In my apologetics course three semesters after the aforementioned class, my professor challenged his students to give a reason why they believe that a pen is really a pen. His point was that we have faith in our own reasoning. I argued that we don’t need faith in this, because there’s not much more to being a pen than looking like one, writing like one, feeling like one, and in many cases, clicking like one. I don’t think we need faith that a pen is a pen, because it’s so easy to pick it up and test it out. (Read the full explanation here.)
I believe that this example roughly extends to all perception and reason. I think that we can trust our senses because they exist self-contained. If a pen looks, feels, and hell, tastes, like a pen, but in real reality, it’s a cat’s tail, how would we ever know? It seems like a pen to me, to you, and to everyone in the world who’s in their right mind. It doesn’t matter if it is really something else, because that doesn’t change what we all perceive it as.
I’m no biologist, but I’ve heard that our retinas receive images upside down, and that images are flipped right-side up within the brain. Of course, oddities like this could be a reason to not trust our senses. But I say: if our brains didn’t flip our sight right-side up, what difference would it make? As long as we all see things the same way, who cares if everything’s actually upside-down? We can almost always trust our senses when we are in a normal, sober state of mind. If we can’t trust them, then we would know because sooner or later, it would conflict with what someone else is sensing. (I also think of colorblindness; I don’t see why it should be a problem as long as colors are internally consistent within your perception, and you can still communicate what you are seeing to others.)

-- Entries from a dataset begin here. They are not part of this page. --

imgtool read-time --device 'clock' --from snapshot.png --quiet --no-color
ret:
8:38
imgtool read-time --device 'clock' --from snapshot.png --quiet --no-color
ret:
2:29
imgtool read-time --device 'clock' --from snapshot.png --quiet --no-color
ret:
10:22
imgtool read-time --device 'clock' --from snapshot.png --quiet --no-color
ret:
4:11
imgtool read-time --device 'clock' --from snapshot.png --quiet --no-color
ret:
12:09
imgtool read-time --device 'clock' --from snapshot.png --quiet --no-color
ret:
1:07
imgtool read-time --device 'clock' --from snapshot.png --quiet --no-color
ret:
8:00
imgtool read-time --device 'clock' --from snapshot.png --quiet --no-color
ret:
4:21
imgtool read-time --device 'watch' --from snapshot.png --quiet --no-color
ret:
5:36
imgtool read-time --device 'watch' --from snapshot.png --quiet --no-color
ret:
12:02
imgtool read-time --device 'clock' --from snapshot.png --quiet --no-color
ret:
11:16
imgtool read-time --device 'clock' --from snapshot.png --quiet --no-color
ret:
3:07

We all know that too much alcohol can warp our perception. But in the case of a drunk person staring at the spinning ceiling, hoping not to puke, we know that that person can’t trust their senses, and so do they. It’s as simple as saying “Hey guys, uh, is the ceiling spinning to you?” “No, you’re the only one that sees the ceiling spinning, and you’re the only one that had ten shots.” And maybe there’s the off-chance that in the really real, the ceiling is actually spinning, and when we are drunk, that’s actually when our senses are correct.
But my argument is that even if that’s true, it doesn’t matter. We can verify that the ceiling is not spinning by getting on a ladder and touching it. If it’s really spinning, and we touch it and verify this, then we would have to be spinning, too. And if everything is spinning at the same rate as everything else, then we wouldn’t even know. I would never have found out that the entire planet was spinning if scientists hadn’t discovered it and told me so, because my whole experience has always been on the Earth, so I have no non-spinning experience to compare it to. To me, it just feels still.

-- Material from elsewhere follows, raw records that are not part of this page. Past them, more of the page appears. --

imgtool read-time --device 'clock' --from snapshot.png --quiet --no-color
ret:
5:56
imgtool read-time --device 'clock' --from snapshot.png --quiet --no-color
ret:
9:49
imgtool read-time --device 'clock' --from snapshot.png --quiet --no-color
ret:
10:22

So maybe we didn’t evolve to be right. Maybe the only traits that we have are those that keep us alive. Our eyes are far worse than those of the mantis shrimp, and our ears are far worse than those of dogs. But we have no choice but to trust the senses we do have, with or without a sense-giving god. Probably the greatest flaw of Sire’s and Keller’s arguments are that the existence of a god wouldn’t even necessarily solve the problem of distrusting your senses.
If God knows what’s really real—if he knows that pens actually are cat tails and the ceiling really does spin like it seems to after ten shots—he sure hasn’t told us that. And after reading almost the entire Old Testament, I don’t think I would even trust the guy. It seems that the only source he can cite is himself.
 Dennett, Daniel. Consciousness Explained. (N.p.: Bay Back, 1992), Print.